International Higher Education, Winter 1998
The University of the Middle East
Hala TaweelHala Taweel is president of the Center for Higher Education in the Middle
East, Inc., and is a doctoral student in higher education at Boston College. Address:
Center for Higher Education in the Middle East, 54 Canal Street, Boston, MA 02114.
Phone: 617/248-8622. Fax: 617/248-8625. E-mail: University_of_the_Middle_East@msn.com
Website: http://www.ume.org
Growing up in the West Bank, I was forever frustrated by the politics that inflamed and kept alive tensions between Israelis and my people, the Palestinians. After all, many of the issues seemed of rather limited significance to those of us busily going about our daily lives. Years later and away from the Middle East, I now better understand the circumstances influencing the region's disparate ideologies. I have come to see these issues not simply as ethnic differences based on historical enmity, but instead as the struggle of two communities attempting to come to terms with themselves and their neighbors. Regretably, efforts at reconciliation have to date been unsuccessful as certain actors remain bent on forwarding their own interests at the expense of the common good.
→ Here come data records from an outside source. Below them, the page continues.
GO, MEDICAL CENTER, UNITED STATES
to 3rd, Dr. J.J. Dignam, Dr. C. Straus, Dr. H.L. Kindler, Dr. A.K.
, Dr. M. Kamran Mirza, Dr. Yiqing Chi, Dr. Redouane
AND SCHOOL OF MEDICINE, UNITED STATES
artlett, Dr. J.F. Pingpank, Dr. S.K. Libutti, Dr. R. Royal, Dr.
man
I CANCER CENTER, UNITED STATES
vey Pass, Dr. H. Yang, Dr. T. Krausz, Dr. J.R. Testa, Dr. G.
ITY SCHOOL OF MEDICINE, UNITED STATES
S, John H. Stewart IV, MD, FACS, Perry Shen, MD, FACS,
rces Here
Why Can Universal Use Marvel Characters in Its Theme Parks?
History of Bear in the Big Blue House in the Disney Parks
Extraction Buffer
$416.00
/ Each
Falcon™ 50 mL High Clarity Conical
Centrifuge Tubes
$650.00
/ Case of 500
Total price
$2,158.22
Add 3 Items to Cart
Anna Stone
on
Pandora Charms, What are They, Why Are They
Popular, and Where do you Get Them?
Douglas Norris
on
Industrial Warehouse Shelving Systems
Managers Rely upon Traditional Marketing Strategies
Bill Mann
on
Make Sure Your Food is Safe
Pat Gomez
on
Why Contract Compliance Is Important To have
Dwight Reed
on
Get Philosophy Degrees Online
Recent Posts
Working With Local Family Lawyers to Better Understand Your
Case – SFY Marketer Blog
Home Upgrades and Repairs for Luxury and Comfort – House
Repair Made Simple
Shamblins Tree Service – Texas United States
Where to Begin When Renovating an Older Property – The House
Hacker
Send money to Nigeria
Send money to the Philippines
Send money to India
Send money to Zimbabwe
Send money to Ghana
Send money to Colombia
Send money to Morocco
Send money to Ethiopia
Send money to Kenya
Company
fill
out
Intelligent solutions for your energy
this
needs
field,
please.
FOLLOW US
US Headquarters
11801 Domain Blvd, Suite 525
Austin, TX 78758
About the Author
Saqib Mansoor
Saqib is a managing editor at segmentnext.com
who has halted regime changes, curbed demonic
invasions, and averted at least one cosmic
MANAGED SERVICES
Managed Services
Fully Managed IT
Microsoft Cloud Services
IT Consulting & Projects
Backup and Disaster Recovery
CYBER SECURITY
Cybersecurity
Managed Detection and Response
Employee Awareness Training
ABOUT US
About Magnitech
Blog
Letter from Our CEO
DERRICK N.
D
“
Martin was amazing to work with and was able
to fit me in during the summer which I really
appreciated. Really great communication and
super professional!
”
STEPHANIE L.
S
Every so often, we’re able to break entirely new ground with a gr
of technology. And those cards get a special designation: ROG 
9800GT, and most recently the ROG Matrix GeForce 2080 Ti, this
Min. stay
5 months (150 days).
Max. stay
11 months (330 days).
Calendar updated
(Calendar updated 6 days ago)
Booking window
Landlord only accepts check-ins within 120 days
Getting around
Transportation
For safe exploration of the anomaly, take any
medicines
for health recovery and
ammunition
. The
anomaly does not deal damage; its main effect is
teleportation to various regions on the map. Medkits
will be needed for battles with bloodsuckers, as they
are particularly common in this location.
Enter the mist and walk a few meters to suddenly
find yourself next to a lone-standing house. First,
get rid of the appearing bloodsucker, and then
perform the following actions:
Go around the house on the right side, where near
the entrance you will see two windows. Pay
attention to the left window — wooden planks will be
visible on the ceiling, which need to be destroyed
To combat such thinking, a group of fellow Boston-area students and I began working a year ago to create a mechanism for overcoming these real and perceived differences. Dedicated to the notion that shared goals foster empathy, we are now attempting to create a new learning community in the region, a system of institutions that would not only meet the future educational needs of the swelling population, but would also bring the area's ethnic communities together in an effort to forge mutual understanding and cooperation. Our goal is the creation of a series of university campuses known collectively as the University of the Middle East.
Eventually, a broad network of these campuses is planned throughout the Middle East and North Africa. As a cohort of individual but linked campuses, each location will first address the needs of the country in which it is built. As part of a larger parent university system, however, individual institutions will be linked through both scholarly and student exchange, and joint projects between the faculty and student levels. Despite maintaining regional autonomy, the campuses will be overseen by a single board of trustees selected proportionally from each satellite campus. The board will ensure an equitable distribution of funds, define and determine policy issues, and maintain the principles of the university. Once the system has taken root, the University of the Middle East will offer academic tracks similar to those at other world institutions. These will include undergraduate and graduate degrees in the liberal arts, the physical and social sciences, and professional-oriented programs. We intend that the professional programs will address specific local needs such as medicine, civil engineering, and intergroup studies. All degree programs will incorporate special course design and other opportunities for students from different areas to interact. Undergraduates will spend semesters on exchanges at one or more of the other University of the Middle East campuses. Graduate and professional students will attend their program of interest in the country where it is offered, and will fulfill course requirements that train them to address regional issues in their field. Students in all programs will be required to demonstrate facility in a regional language other than their native tongue. In sum, the curricular goal of the university system will be to produce a new generation of graduates who, in addition to bringing skills to their respective fields, are trained to address the regional and global challenges of the 21st century.
Support for the University of the Middle East has been overwhelming. Educators, business persons, and political actors from the world over have championed our cause, providing the project with a great deal of initial momentum. As a result, we are now proceeding with plans to launch small-scale pilot programs intended to assess the feasibility of our larger initiatives and provide us a with a better sense of the working logistics of university building. These first programs will bring together scholars and students from the Middle East and North Africa to study subjects of mutual interest such as international and community development, organizational management, nongovernmental work, social justice, public health, and regional business strategies. In an ongoing effort to finance our plans, we continue to raise funds energetically. Although past support has been substantial, the future of the University of the Middle East project hinges on significant additional contributions of expertise, and capital. Information contained on our webpage highlights both past commitments and current needs.
That our project still exists at all bodes well for its future success. It also speaks volumes about the accomplishments that can be realized when political, social, and cultural differences are set aside to work toward a common goal. Founded by a group of Palestinian, Israeli, Lebanese, Jordanian, Egyptian, Moroccan, Arab-American, Jewish-American, and American students committed to fostering cooperation by looking past their differences, this project is a first tentative step toward erasing the history of ignorance and hatred in the Middle East by creating a forum in which future generations can share knowledge and common goals.